We realize you have a choice in who you choose to provide your healthcare services.  If you, a friend or family member requires care for low back pain, we sincerely appreciate the trust and confidence shown by choosing our services and look forward in serving you and your family both presently and in the future.

 

Low Back Pain – Is it on the Rise?

11 Dec

As stated in previous articles, the prevalence of low back pain (LBP) is REALLY high! In fact, it’s the second most common cause of disability among adults in the United States (US) and a very common reason for lost days at work. The total cost of back pain in the US, including treatment and lost productivity, ranges between $100 billion to $200 billion a year! Is low back pain on the rise, staying the same, or lessening? Let’s take a look!
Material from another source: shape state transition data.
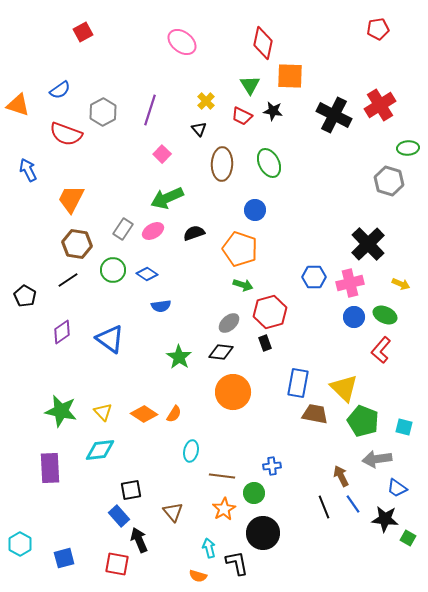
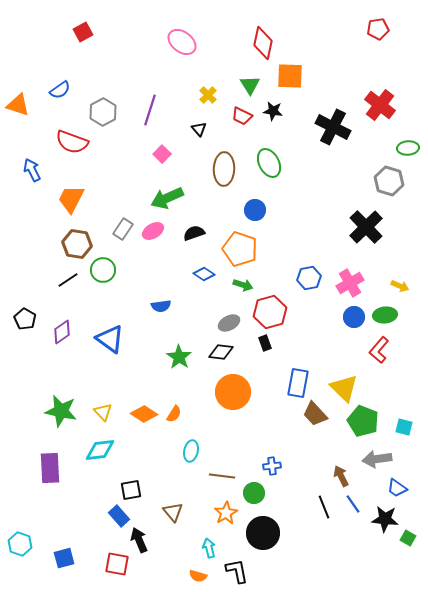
yellow cross at (206, 101): moved 2 px right, 6 px up
red cross at (380, 105): rotated 20 degrees counterclockwise
black cross at (334, 115): moved 1 px left, 12 px down
red semicircle at (66, 134): moved 6 px right, 8 px down
brown ellipse at (222, 164): moved 2 px right, 5 px down
blue arrow at (28, 170): moved 4 px right
black cross at (368, 244): moved 2 px left, 17 px up
green circle at (113, 270): moved 10 px left
blue diamond at (147, 274): moved 57 px right
blue hexagon at (314, 277): moved 5 px left, 1 px down; rotated 10 degrees counterclockwise
pink cross at (350, 283): rotated 16 degrees counterclockwise
yellow arrow at (401, 284): moved 1 px left, 2 px down
black pentagon at (25, 296): moved 23 px down
green ellipse at (385, 315): rotated 30 degrees counterclockwise
gray ellipse at (229, 323): rotated 15 degrees clockwise
red L-shape at (381, 350): moved 2 px left
brown trapezoid at (315, 414): rotated 144 degrees counterclockwise
orange star at (224, 509): moved 2 px right, 4 px down
cyan hexagon at (20, 544): rotated 10 degrees counterclockwise
black L-shape at (237, 563): moved 8 px down
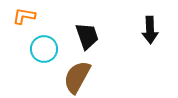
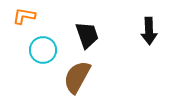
black arrow: moved 1 px left, 1 px down
black trapezoid: moved 1 px up
cyan circle: moved 1 px left, 1 px down
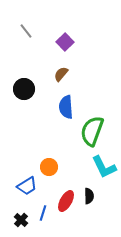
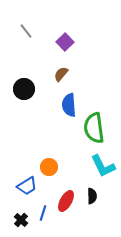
blue semicircle: moved 3 px right, 2 px up
green semicircle: moved 2 px right, 3 px up; rotated 28 degrees counterclockwise
cyan L-shape: moved 1 px left, 1 px up
black semicircle: moved 3 px right
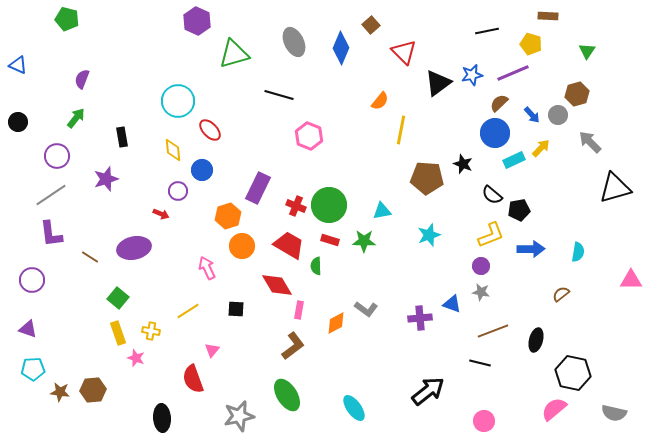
In the past two decades, the use of health care services for chronic LBP (that means LBP > 3 months) has substantially increased. When reviewing studies reporting insurance claims information, researchers note a significant increase in the use of spinal injections, surgery, and narcotic prescriptions. There has been an increase in the use of spinal manipulation by chiropractors as well, along with increased physical therapy services and primary care physician driven non-narcotic prescriptions. In general, LBP sufferers who are chronic (vs. acute) are the group using most of these services and incurring the majority of costs. The reported utilization of the above mentioned services was only 3.9% in 1992 compared to 10.2% in 2006, just 11 years later. The question now becomes, why is this? Possible reasons for this increase health care use in chronic LBP sufferers may be: 1) There are simply more people suffering from chronic LBP; 2) More chronic LBP patients are deciding to seek care or treatment where previously they “just accepted and lived with it” and didn’t pursue treatment; or, 3) A combination of these factors. Regardless of which of the above three is most accurate, the most important issue is, what can we do to help chronic back pain sufferers?

As we’ve discussed in the past, an anti-inflammatory diet, exercise within YOUR personal tolerance level, not smoking, getting enough sleep, and obtaining chiropractic adjustments every two weeks are well documented methods of “controlling” chronic LBP (as there really ISN’T a “cure” in many cases). You may be surprised to hear that maintenance care has good literature support for controlling chronic LBP. In the 8/15/11 issue of SPINE (Vol. 36, No. 18, pp1427-1437), two Medical Doctors (MDs) penned the article, “Does Maintained Spinal Manipulation Therapy for Chronic Nonspecific Low Back Pain Result in Better Long-Term Outcomes?” Here, they took 60 patients with chronic LBP (cLBP) and randomly assigned them into one of three groups: 1) 12 treatments of sham (fake) SMT (spinal manipulation) have over a one month period; 2) 12 treatments, over a one month period but no treatment for the following nine months; or 3) 12 treatments for one month AND then SMT every two weeks for the following nine months. To measure the differences between the three groups, they measured pain, disability, generic health status, and back-specific patient satisfaction at baseline, 1-, 4-, 7-, and 10-month time intervals. They found only the patients in the second and third groups experienced significantly lower pain and disability scores vs. the first group after the first month of treatments (at three times a week). BUT, only the third group showed more improvement at the 10-month evaluation. Also, by the tenth month, the pain and disability scores returned back to nearly the initial baseline/initial level in group two. The authors concluded that, “To obtain long-term benefit, this study suggests maintenance SM after the initial intensive manipulative therapy.” Other studies have reported fewer medical tests, lower costs, fewer doctor visits, less work absenteeism, and a higher quality of life when maintenance chiropractic visits are utilized. The question is, WHEN will insurance companies and general practitioners start RECOMMENDING chiropractic maintenance care for chronic LBP patients?